◆ Dataset content ◆
· · · · ·
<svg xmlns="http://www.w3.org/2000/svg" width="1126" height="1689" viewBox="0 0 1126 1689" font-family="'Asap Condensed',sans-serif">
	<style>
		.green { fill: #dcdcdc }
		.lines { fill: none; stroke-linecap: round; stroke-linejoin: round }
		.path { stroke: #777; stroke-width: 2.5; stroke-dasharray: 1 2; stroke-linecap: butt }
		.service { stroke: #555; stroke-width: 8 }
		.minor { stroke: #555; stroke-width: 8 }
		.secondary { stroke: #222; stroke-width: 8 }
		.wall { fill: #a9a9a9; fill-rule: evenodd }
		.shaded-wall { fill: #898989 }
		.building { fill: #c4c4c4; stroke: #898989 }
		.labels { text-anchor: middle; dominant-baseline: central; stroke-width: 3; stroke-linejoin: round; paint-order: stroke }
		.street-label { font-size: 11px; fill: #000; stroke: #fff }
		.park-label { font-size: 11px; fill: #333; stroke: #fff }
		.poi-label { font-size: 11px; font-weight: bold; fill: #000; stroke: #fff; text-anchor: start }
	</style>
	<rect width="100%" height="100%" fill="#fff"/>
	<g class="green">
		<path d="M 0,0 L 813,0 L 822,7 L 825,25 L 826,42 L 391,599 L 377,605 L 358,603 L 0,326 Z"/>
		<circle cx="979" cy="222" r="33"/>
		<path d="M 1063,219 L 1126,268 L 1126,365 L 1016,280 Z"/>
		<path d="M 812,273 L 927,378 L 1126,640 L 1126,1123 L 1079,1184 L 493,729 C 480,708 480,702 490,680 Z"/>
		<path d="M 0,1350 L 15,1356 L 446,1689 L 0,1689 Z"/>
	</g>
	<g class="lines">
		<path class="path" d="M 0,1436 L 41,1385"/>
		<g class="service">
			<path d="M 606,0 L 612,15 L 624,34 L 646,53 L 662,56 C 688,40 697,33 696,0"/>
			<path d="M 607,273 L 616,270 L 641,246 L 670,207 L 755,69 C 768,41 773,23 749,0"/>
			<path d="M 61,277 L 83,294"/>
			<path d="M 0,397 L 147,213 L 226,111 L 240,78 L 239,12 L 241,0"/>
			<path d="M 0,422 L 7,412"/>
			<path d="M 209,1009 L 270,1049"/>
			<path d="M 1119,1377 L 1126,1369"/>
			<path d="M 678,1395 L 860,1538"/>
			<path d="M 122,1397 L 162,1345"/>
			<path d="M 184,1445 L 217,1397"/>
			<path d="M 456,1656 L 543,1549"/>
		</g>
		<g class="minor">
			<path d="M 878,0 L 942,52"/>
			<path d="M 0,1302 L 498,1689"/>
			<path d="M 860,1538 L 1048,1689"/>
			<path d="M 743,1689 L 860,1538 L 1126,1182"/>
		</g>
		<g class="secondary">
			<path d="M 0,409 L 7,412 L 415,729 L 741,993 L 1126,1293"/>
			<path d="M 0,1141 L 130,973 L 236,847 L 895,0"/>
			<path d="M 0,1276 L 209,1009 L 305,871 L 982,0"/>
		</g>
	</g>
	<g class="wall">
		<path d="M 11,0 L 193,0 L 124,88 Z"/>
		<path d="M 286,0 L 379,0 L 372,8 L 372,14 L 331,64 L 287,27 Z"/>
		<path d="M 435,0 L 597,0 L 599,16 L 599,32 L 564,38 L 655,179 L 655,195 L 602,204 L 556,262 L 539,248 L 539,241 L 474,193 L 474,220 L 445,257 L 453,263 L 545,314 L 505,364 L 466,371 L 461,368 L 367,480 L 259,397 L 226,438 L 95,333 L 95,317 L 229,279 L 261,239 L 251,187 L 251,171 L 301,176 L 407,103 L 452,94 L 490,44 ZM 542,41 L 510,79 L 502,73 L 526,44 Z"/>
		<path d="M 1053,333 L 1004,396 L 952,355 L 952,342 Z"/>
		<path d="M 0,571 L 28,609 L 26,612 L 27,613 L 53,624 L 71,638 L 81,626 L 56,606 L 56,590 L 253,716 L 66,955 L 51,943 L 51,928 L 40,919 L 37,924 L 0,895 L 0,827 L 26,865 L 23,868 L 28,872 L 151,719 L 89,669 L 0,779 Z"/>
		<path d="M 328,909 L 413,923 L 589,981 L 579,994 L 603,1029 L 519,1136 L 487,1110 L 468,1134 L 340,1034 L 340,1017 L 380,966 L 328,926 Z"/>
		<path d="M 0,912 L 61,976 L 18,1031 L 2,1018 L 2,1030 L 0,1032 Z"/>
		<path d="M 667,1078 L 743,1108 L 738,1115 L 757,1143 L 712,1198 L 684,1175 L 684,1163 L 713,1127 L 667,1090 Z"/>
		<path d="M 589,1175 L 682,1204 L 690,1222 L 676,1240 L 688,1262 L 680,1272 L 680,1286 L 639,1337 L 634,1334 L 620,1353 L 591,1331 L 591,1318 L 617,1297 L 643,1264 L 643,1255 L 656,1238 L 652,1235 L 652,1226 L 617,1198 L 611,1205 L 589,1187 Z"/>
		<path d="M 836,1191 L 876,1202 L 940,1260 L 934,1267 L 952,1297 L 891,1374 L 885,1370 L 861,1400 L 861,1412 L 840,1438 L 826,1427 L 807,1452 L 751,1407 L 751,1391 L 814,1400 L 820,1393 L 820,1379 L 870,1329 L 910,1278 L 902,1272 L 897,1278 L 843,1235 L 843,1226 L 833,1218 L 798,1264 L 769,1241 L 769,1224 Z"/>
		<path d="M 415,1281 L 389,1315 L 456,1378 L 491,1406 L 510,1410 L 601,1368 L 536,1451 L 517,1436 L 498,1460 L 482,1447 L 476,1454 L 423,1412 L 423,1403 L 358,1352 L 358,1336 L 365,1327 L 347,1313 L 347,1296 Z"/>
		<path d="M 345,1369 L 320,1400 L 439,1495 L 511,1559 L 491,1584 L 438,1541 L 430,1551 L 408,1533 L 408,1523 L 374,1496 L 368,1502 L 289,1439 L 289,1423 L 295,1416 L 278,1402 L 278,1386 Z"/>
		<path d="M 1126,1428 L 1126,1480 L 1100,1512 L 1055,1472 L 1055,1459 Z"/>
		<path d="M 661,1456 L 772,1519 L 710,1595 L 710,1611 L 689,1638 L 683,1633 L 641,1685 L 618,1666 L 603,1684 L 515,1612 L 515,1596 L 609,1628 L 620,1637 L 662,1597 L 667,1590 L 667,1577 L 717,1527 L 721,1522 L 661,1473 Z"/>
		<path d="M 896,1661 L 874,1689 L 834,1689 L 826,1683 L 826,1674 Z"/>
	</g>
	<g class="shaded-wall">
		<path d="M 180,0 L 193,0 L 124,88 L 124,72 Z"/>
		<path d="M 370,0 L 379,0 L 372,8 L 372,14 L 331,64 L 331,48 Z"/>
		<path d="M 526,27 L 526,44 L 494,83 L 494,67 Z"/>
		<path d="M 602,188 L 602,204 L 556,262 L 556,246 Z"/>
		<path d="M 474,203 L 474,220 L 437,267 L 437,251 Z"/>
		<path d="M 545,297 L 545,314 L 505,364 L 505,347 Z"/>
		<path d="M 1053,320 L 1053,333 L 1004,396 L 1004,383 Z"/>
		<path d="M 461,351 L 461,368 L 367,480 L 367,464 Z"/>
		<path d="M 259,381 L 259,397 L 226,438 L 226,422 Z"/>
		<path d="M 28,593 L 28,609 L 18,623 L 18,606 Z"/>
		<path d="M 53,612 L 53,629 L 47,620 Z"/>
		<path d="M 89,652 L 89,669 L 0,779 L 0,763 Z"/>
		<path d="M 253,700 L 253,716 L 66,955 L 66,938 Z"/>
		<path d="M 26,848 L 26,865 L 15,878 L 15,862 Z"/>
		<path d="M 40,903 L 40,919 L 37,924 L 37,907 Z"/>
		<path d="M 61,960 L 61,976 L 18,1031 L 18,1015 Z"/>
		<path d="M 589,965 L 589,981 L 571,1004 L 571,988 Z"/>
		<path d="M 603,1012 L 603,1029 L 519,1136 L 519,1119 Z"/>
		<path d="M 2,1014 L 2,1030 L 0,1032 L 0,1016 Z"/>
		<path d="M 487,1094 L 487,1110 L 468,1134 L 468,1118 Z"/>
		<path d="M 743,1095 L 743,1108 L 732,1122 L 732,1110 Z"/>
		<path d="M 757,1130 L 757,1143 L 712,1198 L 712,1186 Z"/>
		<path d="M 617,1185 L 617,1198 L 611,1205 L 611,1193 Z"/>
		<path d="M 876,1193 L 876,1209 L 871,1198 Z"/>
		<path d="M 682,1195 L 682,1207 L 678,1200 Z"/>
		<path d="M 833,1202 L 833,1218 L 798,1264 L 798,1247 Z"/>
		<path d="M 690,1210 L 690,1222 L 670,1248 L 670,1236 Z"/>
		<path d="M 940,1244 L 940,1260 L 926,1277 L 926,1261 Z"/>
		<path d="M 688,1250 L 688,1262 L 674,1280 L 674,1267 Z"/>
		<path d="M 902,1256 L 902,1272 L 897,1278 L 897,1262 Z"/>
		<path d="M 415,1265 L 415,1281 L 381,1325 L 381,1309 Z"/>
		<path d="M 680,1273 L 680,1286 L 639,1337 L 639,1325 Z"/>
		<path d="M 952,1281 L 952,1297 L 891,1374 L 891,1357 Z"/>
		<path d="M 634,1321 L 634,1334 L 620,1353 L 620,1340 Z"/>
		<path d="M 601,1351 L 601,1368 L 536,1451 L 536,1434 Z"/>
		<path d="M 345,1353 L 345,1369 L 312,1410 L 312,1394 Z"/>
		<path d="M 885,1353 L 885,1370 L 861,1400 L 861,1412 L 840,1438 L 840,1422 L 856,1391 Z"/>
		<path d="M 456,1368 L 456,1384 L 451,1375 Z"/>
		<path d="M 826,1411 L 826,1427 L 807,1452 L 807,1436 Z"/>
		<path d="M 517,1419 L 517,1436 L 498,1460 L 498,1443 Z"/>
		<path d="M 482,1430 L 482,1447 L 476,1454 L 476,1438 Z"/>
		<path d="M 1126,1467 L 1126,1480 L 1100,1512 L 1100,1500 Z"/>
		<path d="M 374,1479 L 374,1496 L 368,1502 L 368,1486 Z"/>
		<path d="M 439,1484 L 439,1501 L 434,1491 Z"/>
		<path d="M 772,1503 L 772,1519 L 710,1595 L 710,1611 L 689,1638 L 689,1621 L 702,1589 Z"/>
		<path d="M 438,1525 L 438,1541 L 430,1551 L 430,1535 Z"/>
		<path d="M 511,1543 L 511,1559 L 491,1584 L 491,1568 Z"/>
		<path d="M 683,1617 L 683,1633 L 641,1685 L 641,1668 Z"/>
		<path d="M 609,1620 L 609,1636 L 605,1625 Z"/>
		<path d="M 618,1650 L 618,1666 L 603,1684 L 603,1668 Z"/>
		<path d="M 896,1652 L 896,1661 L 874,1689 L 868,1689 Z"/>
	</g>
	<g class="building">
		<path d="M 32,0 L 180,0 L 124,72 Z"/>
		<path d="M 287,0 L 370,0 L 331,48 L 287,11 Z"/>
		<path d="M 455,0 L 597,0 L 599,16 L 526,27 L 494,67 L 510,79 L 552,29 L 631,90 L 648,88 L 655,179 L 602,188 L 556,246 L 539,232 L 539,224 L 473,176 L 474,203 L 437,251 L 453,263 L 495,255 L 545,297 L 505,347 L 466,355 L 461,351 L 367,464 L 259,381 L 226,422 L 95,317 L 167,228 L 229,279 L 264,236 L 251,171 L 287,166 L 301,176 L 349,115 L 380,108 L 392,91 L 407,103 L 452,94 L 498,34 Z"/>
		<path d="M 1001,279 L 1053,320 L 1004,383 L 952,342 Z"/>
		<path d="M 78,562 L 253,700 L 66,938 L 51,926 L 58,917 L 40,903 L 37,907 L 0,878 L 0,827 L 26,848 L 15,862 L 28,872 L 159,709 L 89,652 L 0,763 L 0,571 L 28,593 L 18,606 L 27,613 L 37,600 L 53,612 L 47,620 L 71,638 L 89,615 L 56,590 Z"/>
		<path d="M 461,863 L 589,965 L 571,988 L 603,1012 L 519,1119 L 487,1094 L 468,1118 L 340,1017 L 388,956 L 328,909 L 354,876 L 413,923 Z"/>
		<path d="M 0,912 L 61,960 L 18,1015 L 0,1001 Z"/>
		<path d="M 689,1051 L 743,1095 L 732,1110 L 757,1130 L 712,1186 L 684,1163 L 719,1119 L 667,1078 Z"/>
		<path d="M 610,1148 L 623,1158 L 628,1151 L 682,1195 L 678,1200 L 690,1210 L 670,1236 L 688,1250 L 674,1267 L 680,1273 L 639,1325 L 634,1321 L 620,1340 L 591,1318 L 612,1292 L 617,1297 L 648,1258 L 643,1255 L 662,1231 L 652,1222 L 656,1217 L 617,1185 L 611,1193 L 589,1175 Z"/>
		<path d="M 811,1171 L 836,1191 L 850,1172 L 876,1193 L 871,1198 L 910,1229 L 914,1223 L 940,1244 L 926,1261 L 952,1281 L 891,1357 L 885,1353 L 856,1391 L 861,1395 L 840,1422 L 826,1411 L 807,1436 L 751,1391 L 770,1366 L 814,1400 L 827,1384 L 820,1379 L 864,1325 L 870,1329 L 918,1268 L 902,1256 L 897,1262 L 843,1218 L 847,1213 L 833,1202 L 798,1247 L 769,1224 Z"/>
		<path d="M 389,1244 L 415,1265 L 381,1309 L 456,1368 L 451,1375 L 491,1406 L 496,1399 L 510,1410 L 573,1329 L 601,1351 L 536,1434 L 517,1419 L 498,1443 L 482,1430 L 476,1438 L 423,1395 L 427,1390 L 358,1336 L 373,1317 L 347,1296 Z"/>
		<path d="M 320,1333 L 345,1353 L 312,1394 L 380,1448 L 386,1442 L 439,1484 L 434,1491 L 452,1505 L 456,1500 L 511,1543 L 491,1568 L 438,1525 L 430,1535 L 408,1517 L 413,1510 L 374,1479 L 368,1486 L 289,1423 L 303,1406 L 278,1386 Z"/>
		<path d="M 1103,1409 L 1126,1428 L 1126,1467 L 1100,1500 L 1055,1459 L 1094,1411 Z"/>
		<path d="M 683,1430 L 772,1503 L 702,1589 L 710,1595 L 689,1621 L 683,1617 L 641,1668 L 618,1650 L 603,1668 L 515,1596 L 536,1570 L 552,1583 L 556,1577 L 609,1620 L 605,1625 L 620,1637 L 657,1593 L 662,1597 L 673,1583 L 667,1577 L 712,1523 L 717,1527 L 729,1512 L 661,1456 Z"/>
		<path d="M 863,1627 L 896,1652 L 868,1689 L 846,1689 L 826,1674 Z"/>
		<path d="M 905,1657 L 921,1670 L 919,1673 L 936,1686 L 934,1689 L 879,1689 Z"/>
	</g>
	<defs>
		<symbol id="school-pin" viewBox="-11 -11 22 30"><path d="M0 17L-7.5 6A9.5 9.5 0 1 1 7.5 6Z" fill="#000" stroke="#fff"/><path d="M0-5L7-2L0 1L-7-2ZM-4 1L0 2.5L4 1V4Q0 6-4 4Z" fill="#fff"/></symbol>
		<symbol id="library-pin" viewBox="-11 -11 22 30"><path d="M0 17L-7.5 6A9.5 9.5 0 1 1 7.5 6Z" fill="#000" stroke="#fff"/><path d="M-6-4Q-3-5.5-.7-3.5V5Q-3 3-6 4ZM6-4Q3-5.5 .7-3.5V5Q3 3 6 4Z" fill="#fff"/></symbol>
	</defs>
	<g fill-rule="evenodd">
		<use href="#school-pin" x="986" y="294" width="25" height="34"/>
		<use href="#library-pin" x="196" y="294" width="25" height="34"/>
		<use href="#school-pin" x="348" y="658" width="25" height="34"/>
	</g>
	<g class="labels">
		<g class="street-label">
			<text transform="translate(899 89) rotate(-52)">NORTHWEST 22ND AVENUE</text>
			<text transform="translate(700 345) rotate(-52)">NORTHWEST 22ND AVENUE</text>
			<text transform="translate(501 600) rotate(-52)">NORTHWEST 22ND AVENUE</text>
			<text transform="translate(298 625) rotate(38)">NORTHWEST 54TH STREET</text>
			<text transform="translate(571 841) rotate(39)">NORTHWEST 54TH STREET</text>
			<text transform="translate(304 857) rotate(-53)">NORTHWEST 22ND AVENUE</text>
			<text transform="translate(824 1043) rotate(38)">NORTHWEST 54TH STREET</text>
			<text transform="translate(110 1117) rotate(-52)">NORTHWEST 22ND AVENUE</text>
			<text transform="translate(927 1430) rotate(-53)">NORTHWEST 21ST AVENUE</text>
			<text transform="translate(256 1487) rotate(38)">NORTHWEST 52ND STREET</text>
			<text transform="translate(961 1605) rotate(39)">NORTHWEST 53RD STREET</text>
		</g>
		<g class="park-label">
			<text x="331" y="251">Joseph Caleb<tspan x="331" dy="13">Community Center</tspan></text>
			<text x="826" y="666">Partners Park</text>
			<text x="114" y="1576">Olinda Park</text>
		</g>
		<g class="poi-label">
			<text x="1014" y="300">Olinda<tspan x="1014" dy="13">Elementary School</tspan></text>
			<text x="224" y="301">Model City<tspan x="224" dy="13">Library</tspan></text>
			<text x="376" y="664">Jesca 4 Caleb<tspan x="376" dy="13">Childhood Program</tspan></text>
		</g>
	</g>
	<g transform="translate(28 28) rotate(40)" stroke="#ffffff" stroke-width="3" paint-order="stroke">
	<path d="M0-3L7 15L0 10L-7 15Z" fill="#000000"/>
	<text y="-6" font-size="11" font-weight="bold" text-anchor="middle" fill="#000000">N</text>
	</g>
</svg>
· · · · ·
◆ What needs to be done ◆
Set down, from the entries above, exactly the lines from the one with "1001,279 L 1053,320" up to and including the one with "610,1148 L 623,1158", and no other lines.

◆ Exercise output ◆
		<path d="M 1001,279 L 1053,320 L 1004,383 L 952,342 Z"/>
		<path d="M 78,562 L 253,700 L 66,938 L 51,926 L 58,917 L 40,903 L 37,907 L 0,878 L 0,827 L 26,848 L 15,862 L 28,872 L 159,709 L 89,652 L 0,763 L 0,571 L 28,593 L 18,606 L 27,613 L 37,600 L 53,612 L 47,620 L 71,638 L 89,615 L 56,590 Z"/>
		<path d="M 461,863 L 589,965 L 571,988 L 603,1012 L 519,1119 L 487,1094 L 468,1118 L 340,1017 L 388,956 L 328,909 L 354,876 L 413,923 Z"/>
		<path d="M 0,912 L 61,960 L 18,1015 L 0,1001 Z"/>
		<path d="M 689,1051 L 743,1095 L 732,1110 L 757,1130 L 712,1186 L 684,1163 L 719,1119 L 667,1078 Z"/>
		<path d="M 610,1148 L 623,1158 L 628,1151 L 682,1195 L 678,1200 L 690,1210 L 670,1236 L 688,1250 L 674,1267 L 680,1273 L 639,1325 L 634,1321 L 620,1340 L 591,1318 L 612,1292 L 617,1297 L 648,1258 L 643,1255 L 662,1231 L 652,1222 L 656,1217 L 617,1185 L 611,1193 L 589,1175 Z"/>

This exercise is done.